As Andi Boe put it, “I felt so much more empathy for people like Oakley Gordon.”

Boe stayed with her teams after the injury, rarely missing a game and attending most practices, and she emphasized her friends and teammates supported her. She hopes all who know athletes in a similar position will do the same, and pledged herself to do more in the future.

“I definitely realized how much I brushed off everyone else’s injuries before I was hurt, for sure. Even just like seeing someone out for a week, I got it,” Boe said. “I know how much that is awful. It wasn’t, you’re out for a week and I’m out for nine months. I understand how hard it is to be out for a week for you.”

And she recommends to those in her shoes they devote themselves to rehab, both for their physical and mental health.

“Someone told me before I had the surgery it’s one-third what your doctor does and two-thirds what you do,” Boe said. “I think it’s good to know a couple things. One of which is obviously physically you need that to be able to come back at all, never mind six months or nine months or however soon you want to be back. And just like mentally, if you’re a high-level athlete who releases frustration and stuff through playing sports, then you still need to get from somewhere, and exercise and rehab is where I got that.”

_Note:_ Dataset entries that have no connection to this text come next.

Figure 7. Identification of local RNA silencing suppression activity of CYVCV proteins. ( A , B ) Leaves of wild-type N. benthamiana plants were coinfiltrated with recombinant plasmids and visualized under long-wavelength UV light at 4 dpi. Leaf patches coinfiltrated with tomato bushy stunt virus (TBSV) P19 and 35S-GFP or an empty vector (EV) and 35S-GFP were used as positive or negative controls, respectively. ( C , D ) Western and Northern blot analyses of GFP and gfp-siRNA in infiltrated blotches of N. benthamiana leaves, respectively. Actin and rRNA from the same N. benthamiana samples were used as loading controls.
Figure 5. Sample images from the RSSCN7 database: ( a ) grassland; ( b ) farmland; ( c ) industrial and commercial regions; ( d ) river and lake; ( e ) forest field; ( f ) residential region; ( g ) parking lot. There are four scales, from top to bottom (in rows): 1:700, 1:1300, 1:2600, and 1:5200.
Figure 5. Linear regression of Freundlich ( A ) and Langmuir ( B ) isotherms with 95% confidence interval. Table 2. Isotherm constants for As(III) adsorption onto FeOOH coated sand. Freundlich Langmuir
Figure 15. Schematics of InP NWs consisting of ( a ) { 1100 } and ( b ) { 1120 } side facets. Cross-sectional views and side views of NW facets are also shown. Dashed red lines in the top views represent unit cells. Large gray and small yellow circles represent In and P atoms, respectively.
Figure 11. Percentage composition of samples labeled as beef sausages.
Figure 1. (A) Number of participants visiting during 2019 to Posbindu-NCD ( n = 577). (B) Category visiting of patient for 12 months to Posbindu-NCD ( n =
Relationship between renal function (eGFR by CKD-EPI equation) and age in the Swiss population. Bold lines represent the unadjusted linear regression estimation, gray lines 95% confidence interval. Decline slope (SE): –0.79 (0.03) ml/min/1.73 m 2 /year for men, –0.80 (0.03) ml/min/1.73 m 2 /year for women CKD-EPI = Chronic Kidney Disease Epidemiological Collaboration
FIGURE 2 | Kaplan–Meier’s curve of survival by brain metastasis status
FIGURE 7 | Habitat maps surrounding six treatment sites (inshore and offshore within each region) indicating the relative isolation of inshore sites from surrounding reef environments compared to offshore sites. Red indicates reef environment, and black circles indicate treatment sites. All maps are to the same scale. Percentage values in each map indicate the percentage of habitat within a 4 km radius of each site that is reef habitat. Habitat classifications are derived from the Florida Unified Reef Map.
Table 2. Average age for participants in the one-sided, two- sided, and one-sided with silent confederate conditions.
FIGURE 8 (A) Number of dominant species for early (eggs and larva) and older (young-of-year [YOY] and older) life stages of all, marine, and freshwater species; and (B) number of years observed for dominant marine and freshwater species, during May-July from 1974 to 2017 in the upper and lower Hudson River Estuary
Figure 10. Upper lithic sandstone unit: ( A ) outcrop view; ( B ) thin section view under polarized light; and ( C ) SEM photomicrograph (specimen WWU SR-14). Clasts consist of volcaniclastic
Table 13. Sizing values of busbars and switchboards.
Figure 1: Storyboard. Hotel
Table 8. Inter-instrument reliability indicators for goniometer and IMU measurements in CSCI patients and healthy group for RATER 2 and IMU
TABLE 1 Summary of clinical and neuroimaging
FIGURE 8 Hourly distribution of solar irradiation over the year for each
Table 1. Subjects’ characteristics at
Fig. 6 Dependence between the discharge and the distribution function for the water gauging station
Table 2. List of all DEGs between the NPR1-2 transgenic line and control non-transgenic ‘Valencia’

Rosenberg, who had been watching Boe play soccer and lacrosse with his daughter Isabel since elementary school, called providing medical care for Boe both a special privilege and a responsibility.

And Rosenberg was there on the sideline, as he often is with his camera during Isabel’s games, when Boe scored 1:51 into the first game of her return.

“I went nuts. I yelled and she looked up at me and I gave her a fist pump and she gave me a big smile. It was awesome,” he said. “Honestly it was one of the most rewarding moments of my career.”